EXERCISE DESCRIPTION:
Update the listing below from the line containing "Adonia, und Tobia, die" through the line containing "REGISTER NOW", replacing "Josaphat" with "Joschafat" and changing nothing else. Give back only those lines, without the pictures.

--- START ---

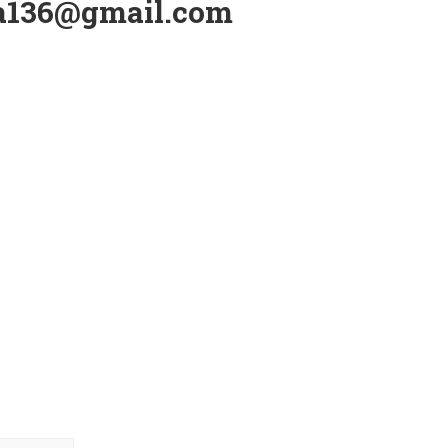
a136@gmail.com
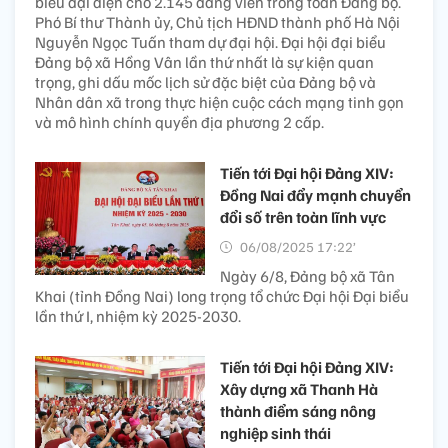
biểu đại diện cho 2.145 đảng viên trong toàn Đảng bộ.
Phó Bí thư Thành ủy, Chủ tịch HĐND thành phố Hà Nội
Nguyễn Ngọc Tuấn tham dự đại hội. Đại hội đại biểu
Đảng bộ xã Hồng Vân lần thứ nhất là sự kiện quan
trọng, ghi dấu mốc lịch sử đặc biệt của Đảng bộ và
Nhân dân xã trong thực hiện cuộc cách mạng tinh gọn
và mô hình chính quyền địa phương 2 cấp.
Tiến tới Đại hội Đảng XIV:
Đồng Nai đẩy mạnh chuyển
đổi số trên toàn lĩnh vực
06/08/2025 17:22’
Ngày 6/8, Đảng bộ xã Tân
Khai (tỉnh Đồng Nai) long trọng tổ chức Đại hội Đại biểu
lần thứ I, nhiệm kỳ 2025-2030.
Tiến tới Đại hội Đảng XIV:
Xây dựng xã Thanh Hà
thành điểm sáng nông
nghiệp sinh thái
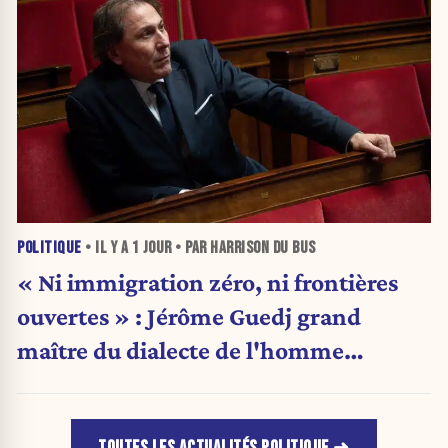
POLITIQUE
• IL Y A
1 JOUR
• PAR HARRISON DU BUS
« Ni immigration zéro, ni frontières
ouvertes » : Jérôme Guedj grand
maître du dialecte de l'homme
politique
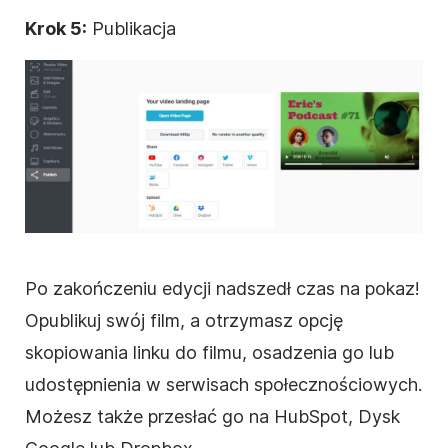
Krok 5:
Publikacja
Po zakończeniu edycji nadszedł czas na pokaz!
Opublikuj swój
film
, a otrzymasz opcję
skopiowania linku do filmu, osadzenia go lub
udostępnienia w serwisach
społecznościowych
.
Możesz także przesłać go na HubSpot, Dysk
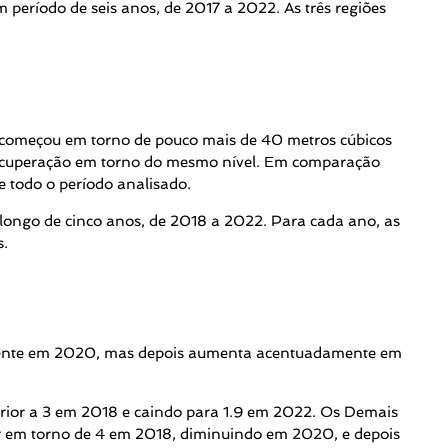
período de seis anos, de 2017 a 2022. As três regiões
 começou em torno de pouco mais de 40 metros cúbicos
recuperação em torno do mesmo nível. Em comparação
 todo o período analisado.
 longo de cinco anos, de 2018 a 2022. Para cada ano, as
s.
vamente em 2020, mas depois aumenta acentuadamente em
rior a 3 em 2018 e caindo para 1.9 em 2022. Os Demais
r em torno de 4 em 2018, diminuindo em 2020, e depois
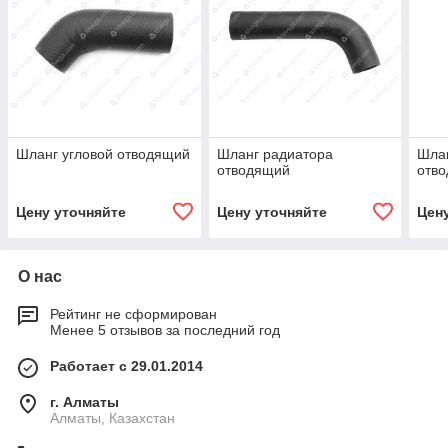
Шланг угловой отводящий
Шланг радиатора
Шла
отводящий
отв
Цену уточняйте
Цену уточняйте
Цен
О нас
Рейтинг не сформирован
Менее 5 отзывов за последний год
Работает с 29.01.2014
г. Алматы
Алматы, Казахстан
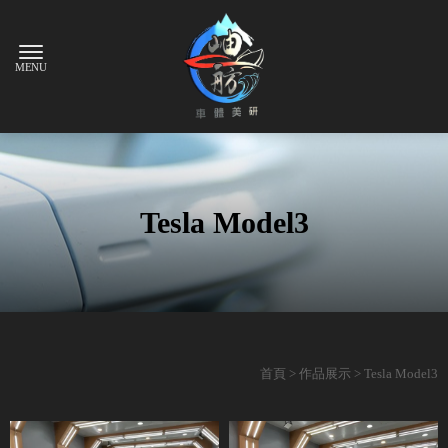
Tesla Model3
首頁
>
作品展示
> Tesla Model3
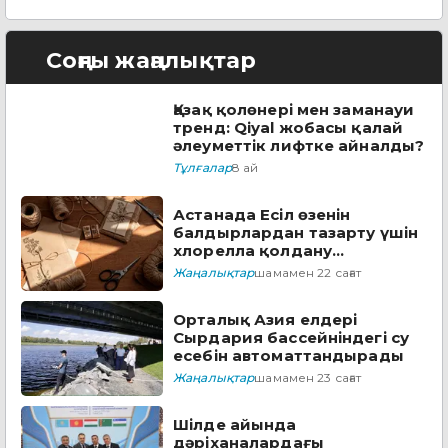
Соңғы жаңалықтар
Қазақ қолөнері мен заманауи
тренд: Qiyal жобасы қалай
әлеуметтік лифтке айналды?
Тұлғалар
8 ай
Астанада Есіл өзенін
балдырлардан тазарту үшін
хлорелла қолдану
жоспарланып отыр
Жаңалықтар
шамамен 22 сағат
Орталық Азия елдері
Сырдария бассейніндегі су
есебін автоматтандырады
Жаңалықтар
шамамен 23 сағат
Шілде айында
дәріханалардағы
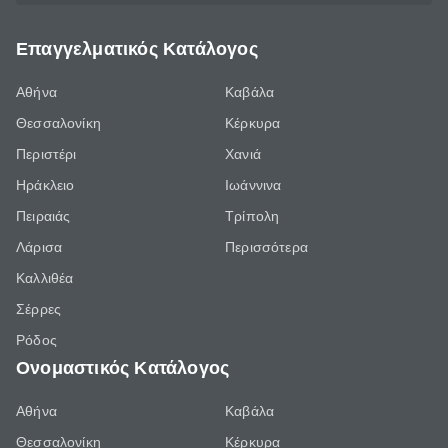
Επαγγελματικός Κατάλογος
Αθήνα
Καβάλα
Θεσσαλονίκη
Κέρκυρα
Περιστέρι
Χανιά
Ηράκλειο
Ιωάννινα
Πειραιάς
Τρίπολη
Λάρισα
Περισσότερα
Καλλιθέα
Σέρρες
Ρόδος
Ονομαστικός Κατάλογος
Αθήνα
Καβάλα
Θεσσαλονίκη
Κέρκυρα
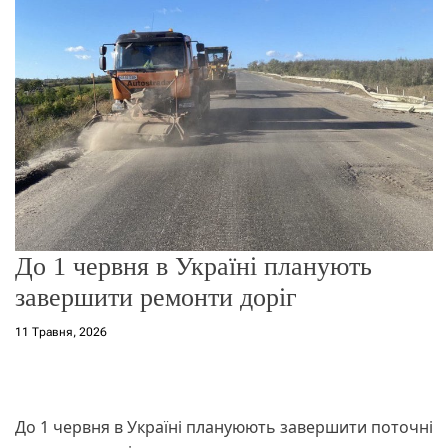
о
р
е
ж
и
м
у
До 1 червня в Україні планують
завершити ремонти доріг
11 Травня, 2026
До 1 червня в Україні плануюють завершити поточні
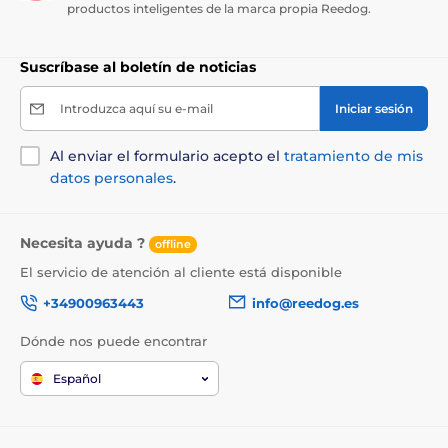
productos inteligentes de la marca propia Reedog.
Suscríbase al boletín de noticias
Introduzca aquí su e-mail
Iniciar sesión
Al enviar el formulario acepto el
tratamiento de mis
datos personales
.
Necesita ayuda ?
offline
El servicio de atención al cliente está disponible
+34900963443
info@reedog.es
Dónde nos puede encontrar
Español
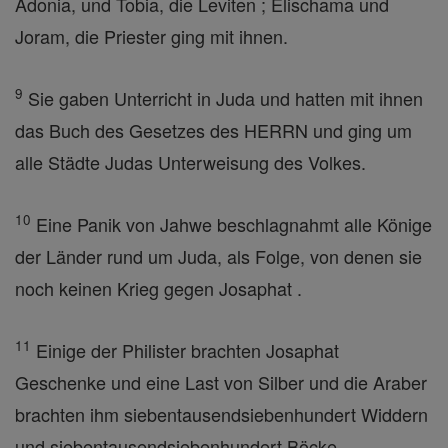
Adonia, und Tobia, die Leviten ; Elischama und
Joram, die Priester ging mit ihnen.
9
Sie gaben Unterricht in Juda und hatten mit ihnen
das Buch des Gesetzes des HERRN und ging um
alle Städte Judas Unterweisung des Volkes.
10
Eine Panik von Jahwe beschlagnahmt alle Könige
der Länder rund um Juda, als Folge, von denen sie
noch keinen Krieg gegen Josaphat .
11
Einige der Philister brachten Josaphat
Geschenke und eine Last von Silber und die Araber
brachten ihm siebentausendsiebenhundert Widdern
und siebentausendsiebenhundert Böcke .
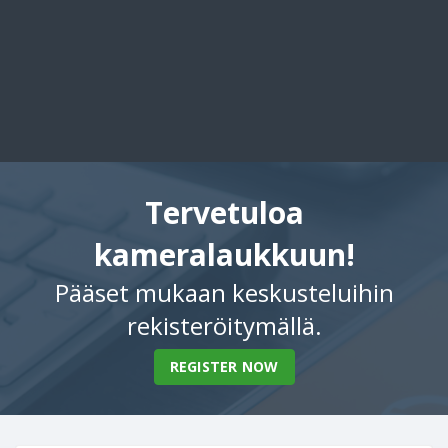
Tervetuloa
kameralaukkuun!
Pääset mukaan keskusteluihin
rekisteröitymällä.
REGISTER NOW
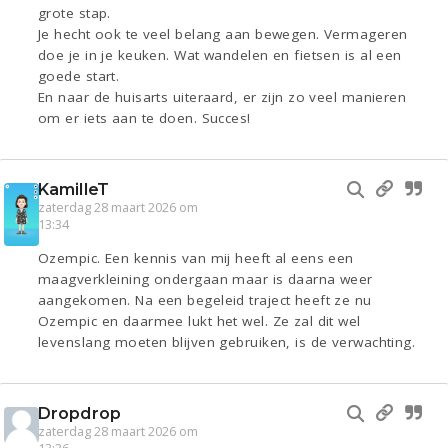
grote stap.
Je hecht ook te veel belang aan bewegen. Vermageren
doe je in je keuken. Wat wandelen en fietsen is al een
goede start.
En naar de huisarts uiteraard, er zijn zo veel manieren
om er iets aan te doen. Succes!
KamilleT
zaterdag 28 maart 2026 om
13:34
Ozempic. Een kennis van mij heeft al eens een
maagverkleining ondergaan maar is daarna weer
aangekomen. Na een begeleid traject heeft ze nu
Ozempic en daarmee lukt het wel. Ze zal dit wel
levenslang moeten blijven gebruiken, is de verwachting.
Dropdrop
zaterdag 28 maart 2026 om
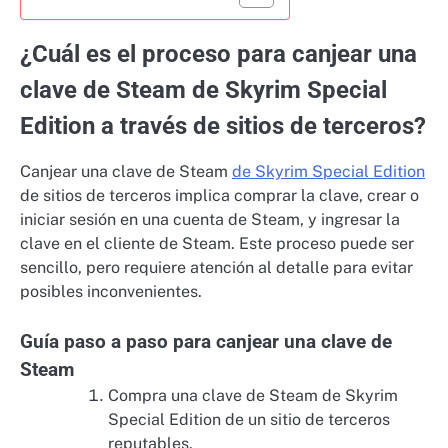
¿Cuál es el proceso para canjear una
clave de Steam de Skyrim Special
Edition a través de sitios de terceros?
Canjear una clave de Steam
de Skyrim Special Edition
de sitios de terceros implica comprar la clave, crear o
iniciar sesión en una cuenta de Steam, y ingresar la
clave en el cliente de Steam. Este proceso puede ser
sencillo, pero requiere atención al detalle para evitar
posibles inconvenientes.
Guía paso a paso para canjear una clave de
Steam
Compra una clave de Steam de Skyrim
Special Edition de un sitio de terceros
reputables.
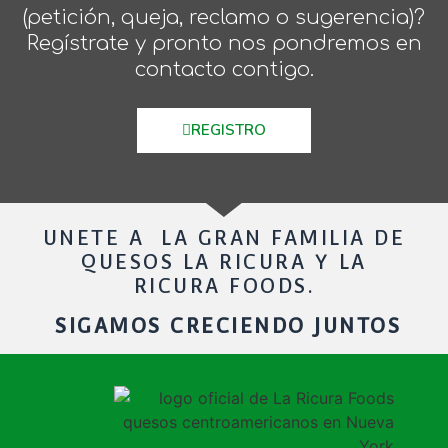
(petición, queja, reclamo o sugerencia)?
Regístrate y pronto nos pondremos en
contacto contigo.
REGISTRO
UNETE A LA GRAN FAMILIA DE
QUESOS LA RICURA Y LA
RICURA FOODS.
SIGAMOS CRECIENDO JUNTOS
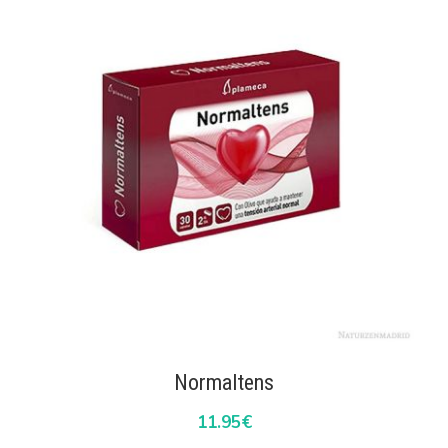
Normaltens
11.95
€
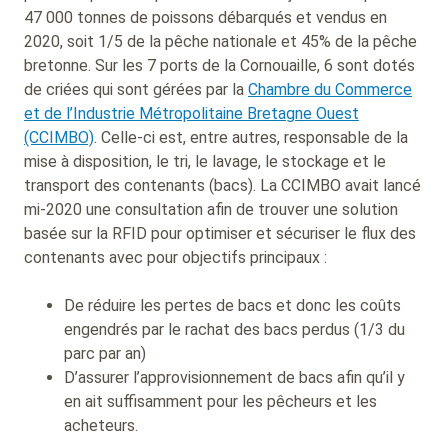
47 000 tonnes de poissons débarqués et vendus en
2020, soit 1/5 de la pêche nationale et 45% de la pêche
bretonne. Sur les 7 ports de la Cornouaille, 6 sont dotés
de criées qui sont gérées par la
Chambre du Commerce
et de l’Industrie Métropolitaine Bretagne Ouest
(CCIMBO)
. Celle-ci est, entre autres, responsable de la
mise à disposition, le tri, le lavage, le stockage et le
transport des contenants (bacs). La CCIMBO avait lancé
mi-2020 une consultation afin de trouver une solution
basée sur la RFID pour optimiser et sécuriser le flux des
contenants avec pour objectifs principaux :
De réduire les pertes de bacs et donc les coûts
engendrés par le rachat des bacs perdus (1/3 du
parc par an)
D’assurer l’approvisionnement de bacs afin qu’il y
en ait suffisamment pour les pêcheurs et les
acheteurs.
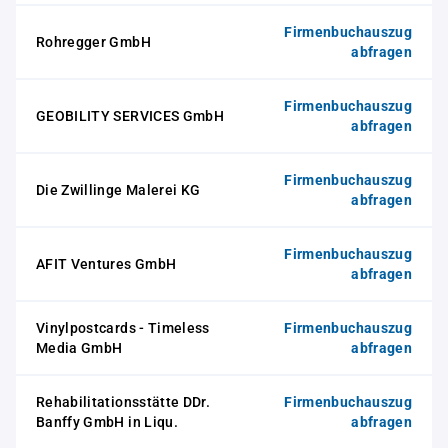
Firmenbuchauszug
Rohregger GmbH
abfragen
Firmenbuchauszug
GEOBILITY SERVICES GmbH
abfragen
Firmenbuchauszug
Die Zwillinge Malerei KG
abfragen
Firmenbuchauszug
AFIT Ventures GmbH
abfragen
Vinylpostcards - Timeless
Firmenbuchauszug
Media GmbH
abfragen
Rehabilitationsstätte DDr.
Firmenbuchauszug
Banffy GmbH in Liqu.
abfragen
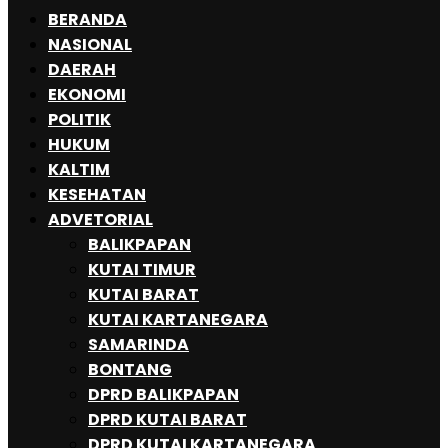
BERANDA
NASIONAL
DAERAH
EKONOMI
POLITIK
HUKUM
KALTIM
KESEHATAN
ADVETORIAL
BALIKPAPAN
KUTAI TIMUR
KUTAI BARAT
KUTAI KARTANEGARA
SAMARINDA
BONTANG
DPRD BALIKPAPAN
DPRD KUTAI BARAT
DPRD KUTAI KARTANEGARA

--- END ---

WRITTEN ANSWER:
Adonia, und Tobia, die Leviten ; Elischama und
Joram, die Priester ging mit ihnen.
9
Sie gaben Unterricht in Juda und hatten mit ihnen
das Buch des Gesetzes des HERRN und ging um
alle Städte Judas Unterweisung des Volkes.
10
Eine Panik von Jahwe beschlagnahmt alle Könige
der Länder rund um Juda, als Folge, von denen sie
noch keinen Krieg gegen Joschafat .
11
Einige der Philister brachten Joschafat
Geschenke und eine Last von Silber und die Araber
brachten ihm siebentausendsiebenhundert Widdern
und siebentausendsiebenhundert Böcke .
Tervetuloa
kameralaukkuun!
Pääset mukaan keskusteluihin
rekisteröitymällä.
REGISTER NOW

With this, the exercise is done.